Much had changed since November 1971, when Mr Vajpayee's predecessor Mrs Indira Gandhi told President Richard Nixon in the Oval Office that after receiving independence 'Pakistan proceeded to imprison or exile leaders of the independence movement [i.e. Bachha Khan]. Balochistan, as well as the provinces along the northwest frontier, has a strong desire for greater autonomy.' She continued somewhat condescendingly, 'India, on the other hand, has always reflected a degree of forbearance toward its own separatist elements.'
Prime minister Vajpayee has now returned to those 'separatist elements' within his own country. He does so more confident for having obtained an implicit acknowledgment from the President of Pakistan that Pakistan has been aiding such elements, and a commitment from General Musharraf as the chief of army staff that he 'will not permit any territory under Pakistan's control to be used to support terrorism in any manner.' By definition, that personal commitment must extend to any and every agency under (and outside?) his control.
The strength or fragility of the joint statement issued by Pakistan and India in Islamabad will be tested in the next few months. Both sets of Kashmiris have to reconcile to the fate decided for them at Islamabad. In other spheres, the grid lines of diplomatic intention have to deepen into channels of practical bilateral cooperation. The distance to be covered was apparent in the full-page advertisement taken out on January 4 in a Pakistani daily newspaper, advocating the establishment of a South Asian Economic Union.
It was signed by the chambers of commerce of five Saarc countries and the Confederation of Indian Industry. Pakistan was represented neither by its Federation of Chambers of Commerce and Industry nor by any local chapter. Instead, Pakistan's commitment came from the chairman of a business forum.
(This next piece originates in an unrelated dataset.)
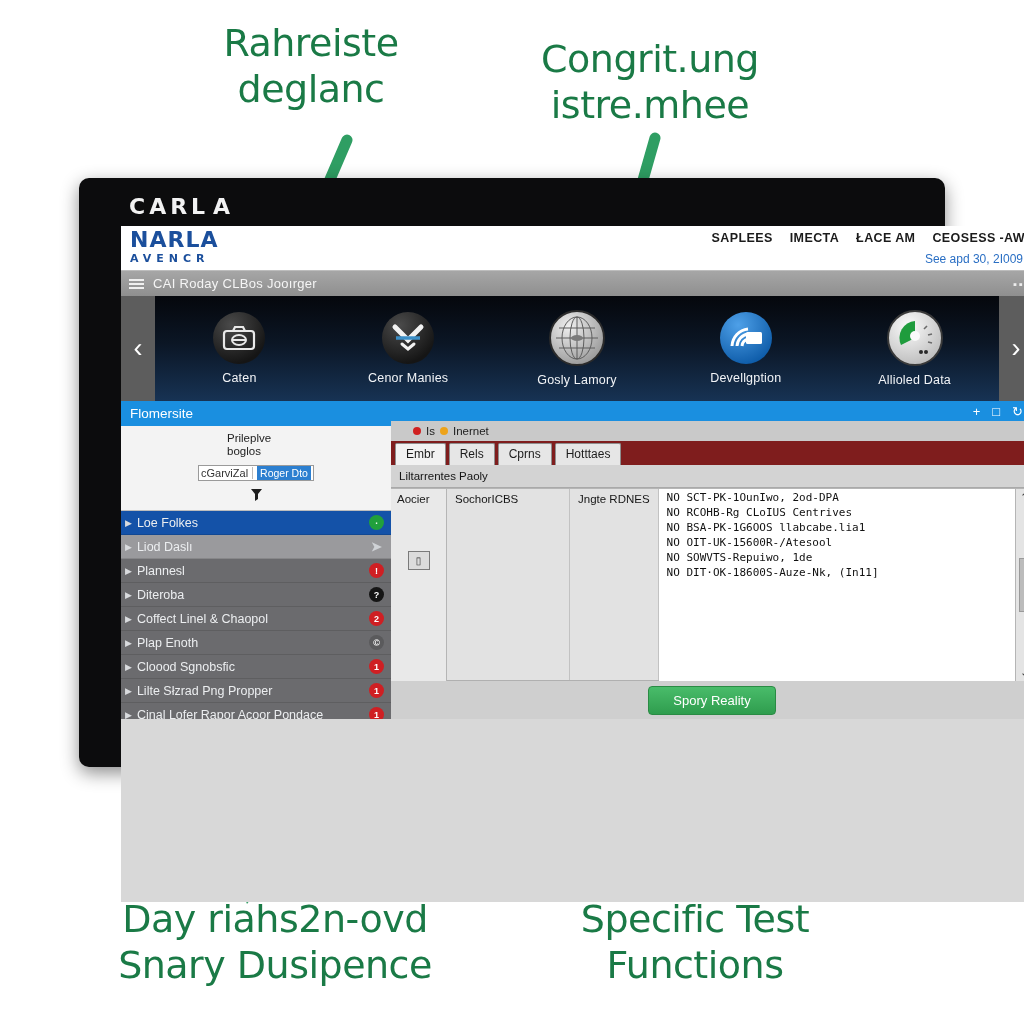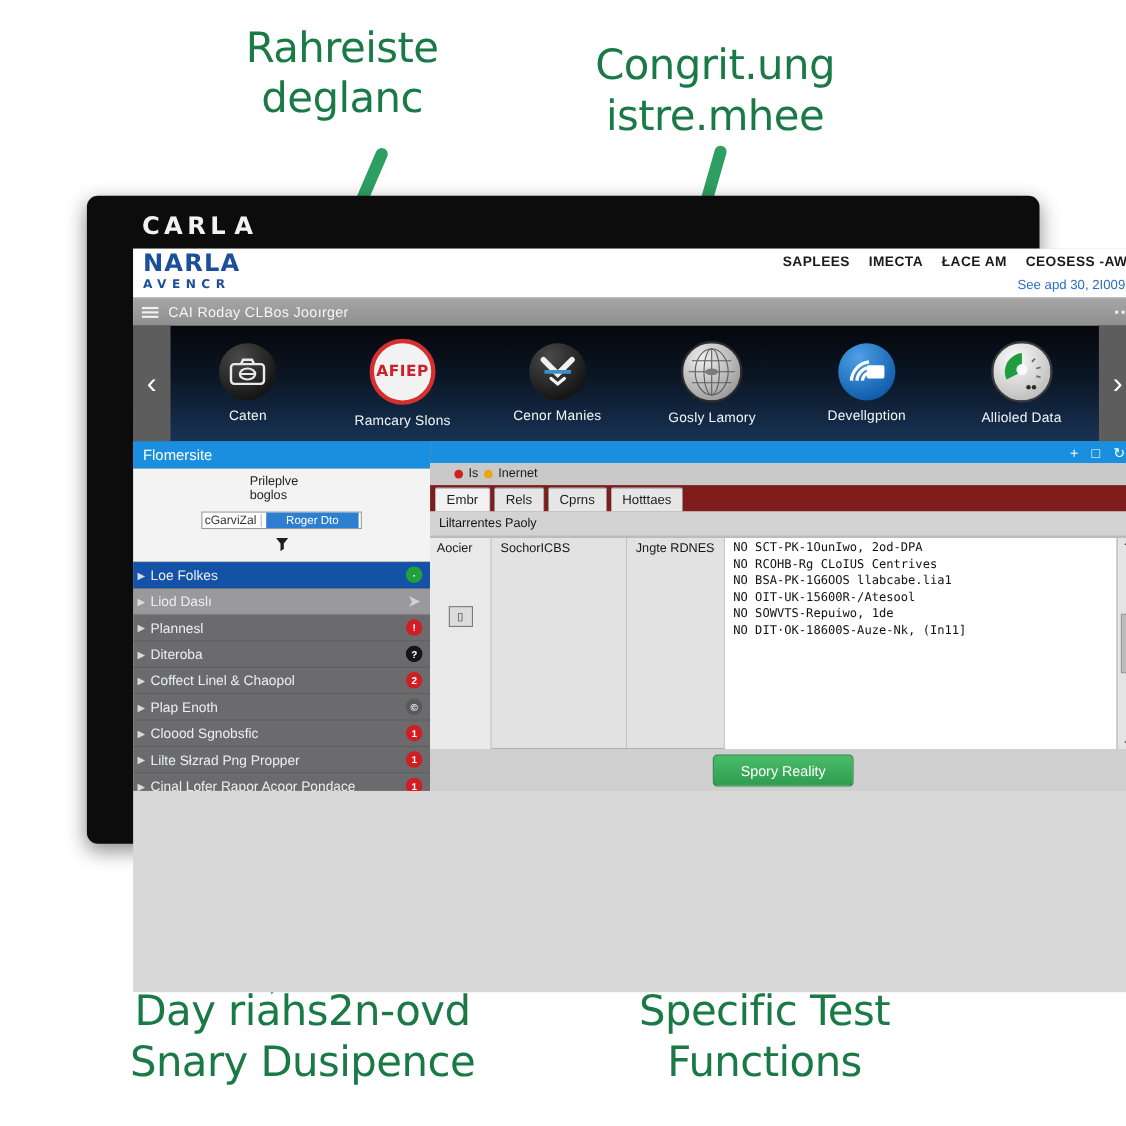"AFIEP" div.car-item { html: <div> <div> <span>AFIEP</span> </div> <div>Ramcary Slons</div> </div> -> none }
The Pakistani business community remained reticent. The idea advocated in the advertisement of an economic union, like that of a common currency for the area, had obviously come too soon and therefore suffered the fate of all premature prophecies.
From now on, whatever may be the speed of Indo-Pakistan dialogues or disruptive provocations, prime minister Vajpayee's concern will not be Pakistan. He has begun a dialogue that he will leave to other voices to continue for him, and after him.
When he was asked during that TV interview if he would recite some of his poetry for Pakistani viewers, he thwarted the ingratiating request with the retort that 'politics and poetry do not go well together'. Flexibility and Diplomacy do go together and often have to. Only leaders with both eyes on history know that even 'netas' on occasions have to stoop to conquer.